Mi sveglio con la voglia di risentire Lagrima come solo tu la canti, tia Argentina, che ci accogli seduta a quel tavolo sulla porta della Parreirinha ingombro di posate e di cd. E mentre rispondi a ogni saluto con la tua voce profonda, penso a come doveva essere struggente sentirti tanti anni fa: io ti ho conosciuta tardi, perdonami. Ma poi ho fatto le corse per essere da te ogni volta che potevo.
La Parreirinha, quasi casa, amore, quel fado così attaccato alle sue radici, che hai coltivato giovane con Amalia e Celeste, e che hai insegnato a chi ti segue, a Tina, ad esempio, che ti chiama padrona come io ti chiamo tia e che, come tutti, ti rispettiamo. Rispettiamo la tua vita, i tuoi ottant’anni passati da un po’, le tue gioie, i tuoi dolori, la malattia e il ritorno, il canto strozzato e le parole dolci che hai per tutti noi che sediamo a uno dei tuoi tavoli.
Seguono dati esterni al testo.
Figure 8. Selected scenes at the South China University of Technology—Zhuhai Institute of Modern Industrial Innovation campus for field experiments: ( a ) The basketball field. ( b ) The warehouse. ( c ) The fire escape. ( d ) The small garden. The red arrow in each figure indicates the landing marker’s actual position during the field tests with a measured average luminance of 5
Santos è un cognome che non è necessario, tu sei Argentina, ma è quasi una offesa chiamarti monumento, sei la prima che non apprezzerebbe. Tu ti senti umile, una servitrice del fado, ma non sai che cosa fai provare a chi ti ascolta, a chi riesce a trovare posto sotto le volte del tuo locale. E non sai che cosa abbiamo provato noi, dal nostro tavolo, a chiederti quel brano, a chiederti una volta di più lagrima, l’amore tragico, l’amore spezzato, i versi di Amalia. E ogni volta che arrivi a stendere lo scialle sul pavimento per accogliere un corpo morto per amore, le lacrime vere fanno fatica non cadere. Se c’è una magia è questa. E non ha età.
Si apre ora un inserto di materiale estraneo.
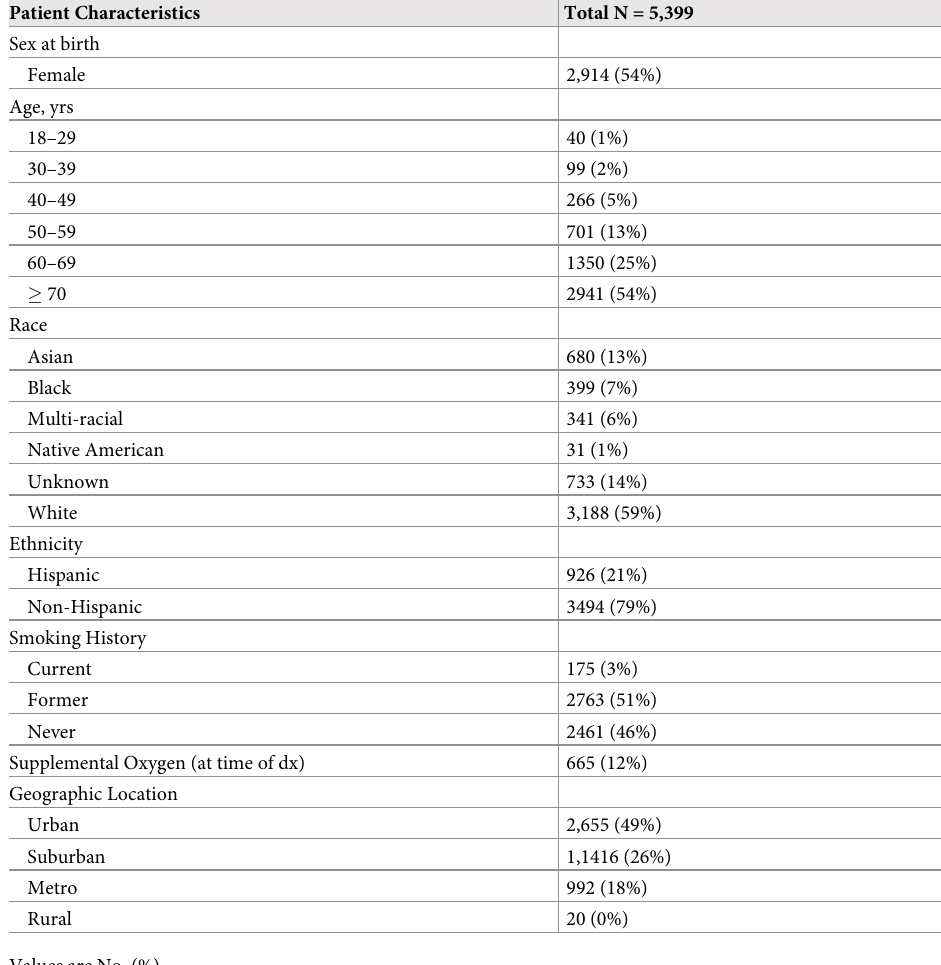
Table 1. Characteristics of patients identified by the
Sono stato a Lisbona poche settimane fa, e l’ho trovata “intensa”, viva, non sono riuscito ad ascoltare Argentina. Mi sembra un ottimo motivo per tornarci appena possibile.
Sono stato due volte a Lisbona, e due volte sono stato alla Parreirinha De Alfama. Parigi ha la Torre, Roma ha il Colosseo, L’Havana ha le jineteras, Bahia ha l’ acarajè di Rio Vermelho, Amsterdam ha le rivendite di fumo, Lisbona ha Argentina.